“People protect what they love.” – Jacques Cousteau
The Mission of SeaSource Group is to use art, soul, and the power of story to raise awareness of and advocacy for our oceans. In essence SeaSource helps more people love the ocean so that they too will protect it.
In his book On Water, Thomas Farber says, “To come back down to the ocean, is to re-experience an essential memory trace, something once known well, to recall that one has been trying to remember.”
Others assert that it’s only natural that people connect with the sea; afterall, it covers over 70% of the planet, and water represents two-thirds of our body weight. But such explanations are built on the presumption that all people do feel connected to water. The problem really seems to be that many do not.
Ask your wait staff where your seafood originated and you’ll make your very tolerant friends blush and consider inviting you to their home for dinner instead of suggesting a restaurant next time.
There are plenty of stories about sea turtles choking on plastic bags, about sea level rise and how over-fishing is driving coastal communities to starvation and forced relocation, about how ocean acidification could kill nearly all coral reefs by the year 2041. And current oceanographic statistics show that only 4% of ocean area remains unaffected by human activity, while humans have only directly explored 5% of it.
But most of us know the ocean as a distant acquaintance – a place we visit and lightly brush up against on vacation. But often we feel little more than a passing familiarity, and some of us feel outright fear of and disdain for the sea.
When sea-a-phobes think of those many heavy gallons of water, they nearly hyperventilate. They think of the Titanic, or of JAWS, or of the time when they were small and fought mightily against an undertow before a parent or a lifeguard rescued them.
But it’s comforting to read Farber’s statement and to know that other sea-soaked souls exist, breathing the same air, gazing at the same stars, and drinking the same water molecules as I do. No doubt, Farber’s idea of the marine “memory trace,” while a little vague, articulates some essential truth that shakes awake a very base, central part of me.
I chalk it up partly to the recordings of Whale Songs my Dad gave me when I was six. The recordings came on a floppy black square of plastic paper that he plucked out of a 1979 issue of National Geographic Magazine. I always anticipated the prizes in these publications the same way I got excited over the fake tattoos or cheap plastic silver coins buried in Alphabits cereal boxes.
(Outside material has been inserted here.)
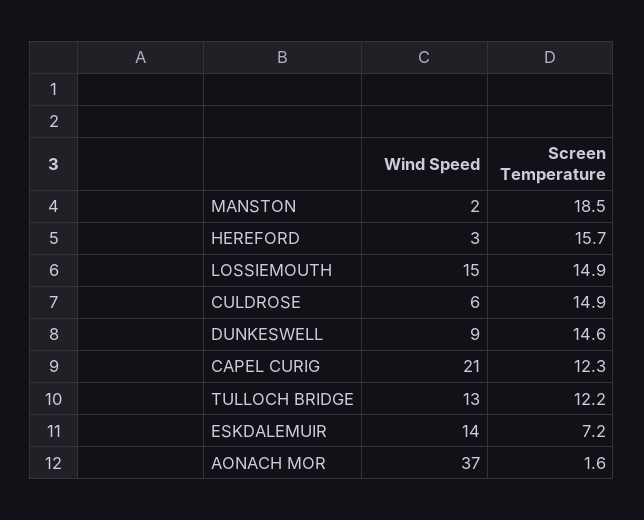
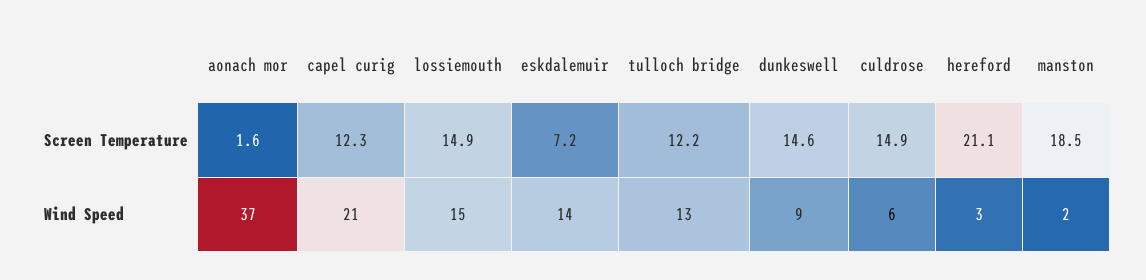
Screen Temperature, HEREFORD: 15.7 -> 21.1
Maybe it was the way the whale sounds were packaged as a prize that initially won my enthusiasm, an excitement all the more intensified by my newfound knowledge that giant marine monsters sang lullabies to their babies maybe the way my own mother did for me.
Or it could just be that I loved watching Flipper? It shames me to confess the way I wailed happy tears while watching Day of the Dolphin. It was the part when lab-rat cetacean, “Fa,” a veritable Uncle Tom of marine science captivity, expresses gratitude to his paternal master played by George C. Scott (for God’s sake). The dolphin squeaks: “Fa love Pa,” thus reinforcing the anthropomorphic nature my child-self wanted so badly to characterize dolphin-kind – if for nothing other than to explain the angelic grins permanently affixed to their precious fishy faces.
And then, of course, there were all those wild adventure stories I picked up at Scholastic Book Fairs, events that made public school and playground bullies seem worth the years of hassle & terror. I remember Scott O’Dell’s The Black Pearl, Madeleine L’Engle’s The Arm of the Starfish and A Ring of Endless Light, and countless others.
Whatever is to blame, the ocean holds more miracles for me than any religion, any promise of afterlife or rebirth, or any solid ground on earth. And likely what’s to blame are, indeed, stories – stories from books, from movies, from magazines, from poets, artists, friends, family.
I live inland (which is actually better for the oceans), but the “memory trace” Farber describes is still here. When I get to the ocean several times annually, it is a place that I know, a place that I still love, even if it’s a long-distance affair.
I want others to recognize their own “memory trace” of their best ocean experiences. I want others to experience this love affair, especially those who must love the sea from a distance.
I want us all to grow more nurturing of our human relationship to the ocean. Without the ocean’s ability to continue producing oxygen and absorbing carbon dioxide, humans and other animals won’t breathe. So the question remains: how to best create a powerful philosophical and behavioral turning point for others? How do I help to make other people as irritatingly passionate as I am?
Carl Safina claims, “Tell me about anything that’s important to you, anything at all, and I will tell you how it is connected with the ocean.”
Perhaps I am too much of a Pollyanna idealist, but perhaps one way to help us understand such connection is through arts and story:
Infographics like http://www.seasourcegroup.com/?p=10
Films like http://www.youtube.com/watch?v=YDBtCb61Sd4
It’s complicated. We live in an age during which we must choose the lesser of evils: off-shore oil drilling that kills entire ecosystems or wind power that disrupts avian migration patterns?
Truly, the problem lies in the harsh reality that there are far too many of us humans co-existing on the planet right now, all consuming way too much and way too fast.
Short of human apocalypse, what can we do but change a few of our daily routines and keep telling stories?